-- EXERCISE TEXT follows --
Lori Fortier testified that McVeigh and Nichols rented storage lockers, purchased ammonium nitrate and waited patiently for the two-year anniversary of the fiery April 19, 1993, raid near Waco that killed about 80 people inside the Branch Davidian religious compound.

She said that McVeigh was incensed about Waco, that he grew long hair and a “scruffy” beard and posed briefly as a biker--all while he went about preparing for the bombing. So detailed were his plans, she said, that McVeigh devised an escape route that would take him into the desert mountains around Las Vegas.

Fortier also acknowledged that she was using illegal drugs such as speed and marijuana “weekly” in 1995, as well as having lied to authorities after the bombing about McVeigh’s statements and activities. She said that she and her husband were afraid of McVeigh and feared that they would be implicated as conspirators in the bombing. At one point, she said, her husband carried a gun when he met with McVeigh.

“I didn’t want to be linked to Tim in any way,” she said.

But within hours of the bombing, Fortier testified, she and her husband decided to lie because of the quick and decisive reaction of Washington officials.

“I saw [Atty. Gen] Janet Reno get up and say she wanted the death penalty,” Fortier said. “And I was scared for my family. So I didn’t say anything. I felt responsible that he [McVeigh] had told us about it and I didn’t do anything.”
-- EXERCISE TEXT concluded --
-- EXTRACTED ENTRIES follows --
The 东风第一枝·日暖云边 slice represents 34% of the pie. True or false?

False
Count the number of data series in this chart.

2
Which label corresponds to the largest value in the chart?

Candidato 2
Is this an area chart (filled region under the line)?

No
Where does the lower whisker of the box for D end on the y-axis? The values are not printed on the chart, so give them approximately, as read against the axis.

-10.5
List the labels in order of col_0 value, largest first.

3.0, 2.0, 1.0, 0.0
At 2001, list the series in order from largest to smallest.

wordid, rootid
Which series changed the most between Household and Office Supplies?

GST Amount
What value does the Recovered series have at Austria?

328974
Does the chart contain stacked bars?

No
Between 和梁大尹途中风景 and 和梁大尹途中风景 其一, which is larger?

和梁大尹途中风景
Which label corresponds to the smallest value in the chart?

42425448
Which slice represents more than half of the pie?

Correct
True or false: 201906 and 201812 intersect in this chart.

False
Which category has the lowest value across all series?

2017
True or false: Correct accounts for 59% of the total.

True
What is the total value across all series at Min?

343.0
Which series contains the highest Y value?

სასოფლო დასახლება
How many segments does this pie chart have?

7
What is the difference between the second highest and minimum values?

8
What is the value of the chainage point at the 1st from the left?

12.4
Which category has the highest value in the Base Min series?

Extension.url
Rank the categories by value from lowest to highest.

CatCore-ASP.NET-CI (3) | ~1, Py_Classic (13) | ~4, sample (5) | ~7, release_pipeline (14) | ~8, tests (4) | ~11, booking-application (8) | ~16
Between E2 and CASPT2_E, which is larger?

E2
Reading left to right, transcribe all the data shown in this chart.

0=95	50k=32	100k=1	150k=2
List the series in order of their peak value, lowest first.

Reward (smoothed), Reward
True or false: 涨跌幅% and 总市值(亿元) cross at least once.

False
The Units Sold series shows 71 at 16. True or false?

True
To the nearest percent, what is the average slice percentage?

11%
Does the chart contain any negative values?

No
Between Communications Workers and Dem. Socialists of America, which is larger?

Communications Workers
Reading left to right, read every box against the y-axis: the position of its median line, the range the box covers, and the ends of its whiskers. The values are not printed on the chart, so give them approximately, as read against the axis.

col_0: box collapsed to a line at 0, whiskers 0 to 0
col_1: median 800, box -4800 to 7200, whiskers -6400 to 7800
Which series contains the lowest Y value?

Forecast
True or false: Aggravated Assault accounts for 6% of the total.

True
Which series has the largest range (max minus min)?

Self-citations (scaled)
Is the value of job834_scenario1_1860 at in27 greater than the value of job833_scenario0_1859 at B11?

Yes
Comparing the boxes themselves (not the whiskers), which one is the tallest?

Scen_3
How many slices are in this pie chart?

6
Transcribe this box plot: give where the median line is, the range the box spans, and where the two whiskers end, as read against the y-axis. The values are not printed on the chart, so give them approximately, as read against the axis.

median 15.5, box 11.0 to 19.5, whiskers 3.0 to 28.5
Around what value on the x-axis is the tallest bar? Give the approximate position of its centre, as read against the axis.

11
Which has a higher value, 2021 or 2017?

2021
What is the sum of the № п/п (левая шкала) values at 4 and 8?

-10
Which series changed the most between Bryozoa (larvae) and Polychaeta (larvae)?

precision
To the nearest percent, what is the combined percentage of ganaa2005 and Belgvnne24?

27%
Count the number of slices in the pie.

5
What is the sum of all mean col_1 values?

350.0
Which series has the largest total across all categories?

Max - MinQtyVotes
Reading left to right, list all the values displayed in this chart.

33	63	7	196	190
-- EXTRACTED ENTRIES concluded --
* TASKS AND EXERCISES *
1: In the account of Lori Fortier's testimony, which illegal drugs did she say she used weekly in 1995?
2: List each action that, according to the first paragraph of the account of Lori Fortier's testimony, McVeigh and Nichols carried out together.
3: Proceed with the account of Lori Fortier's testimony, starting after its final quotation.
The items are separate material and have no connection to the testimony text.

* ANSWER LIST *
1: Speed and marijuana.

2: They rented storage lockers, purchased ammonium nitrate, and waited patiently for the two-year anniversary of the April 19, 1993, raid near Waco.

3:
Later, when Fortier learned that the bomb had been set off inside a truck rented by someone named Robert Kling, she recalled that she had helped McVeigh create a phony driver’s license using that name.

“I put it together in my head,” she said.

She pulled the ribbon out of her typewriter that she had used to make the license, and then burned the tape in an ashtray in her kitchen, she said--all in a desperate attempt to shield her involvement in what became the worst terrorist attack in American history.

“I was scared we would be linked to Tim,” she explained.

Lori Fortier met McVeigh through her husband, when both men, along with Nichols, served in the Army at Ft. Riley, Kan., in the late 1980s, she said. Over the years, McVeigh often lived with the Fortiers in Kingman and he served as best man at their wedding.

By 1993, she said, McVeigh had become enraged at the government, particularly over the FBI raid near Waco. By the fall of 1994, she said, he was determined to strike back.

“He thought the government had murdered people at Waco,” she said. “He thought the United Nations’ plan was to take over America.”

In letters and visits, she said, McVeigh warned the Fortiers that it was time to “take action” against the government. Asked what he meant, she said, he told them: “to blow up a building, a federal building.”

Fortier said that McVeigh drew a picture of how he planned to build a bomb inside a truck, drawing circles to depict the barrels of ammonium nitrate inside the cargo bin. Later, she said, he used a dozen soup cans to illustrate how the bomb would be built.

She quoted McVeigh as saying that he and Nichols stole blasting caps from a Kansas quarry. And she said that he told her and her husband that Nichols had robbed a friend of McVeigh’s named “Bob"--who the government says actually is a gun collector named Roger Moore in Royal, Ark.

“He said Terry had robbed Bob and he was upset that Terry did not kill Bob,” she testified.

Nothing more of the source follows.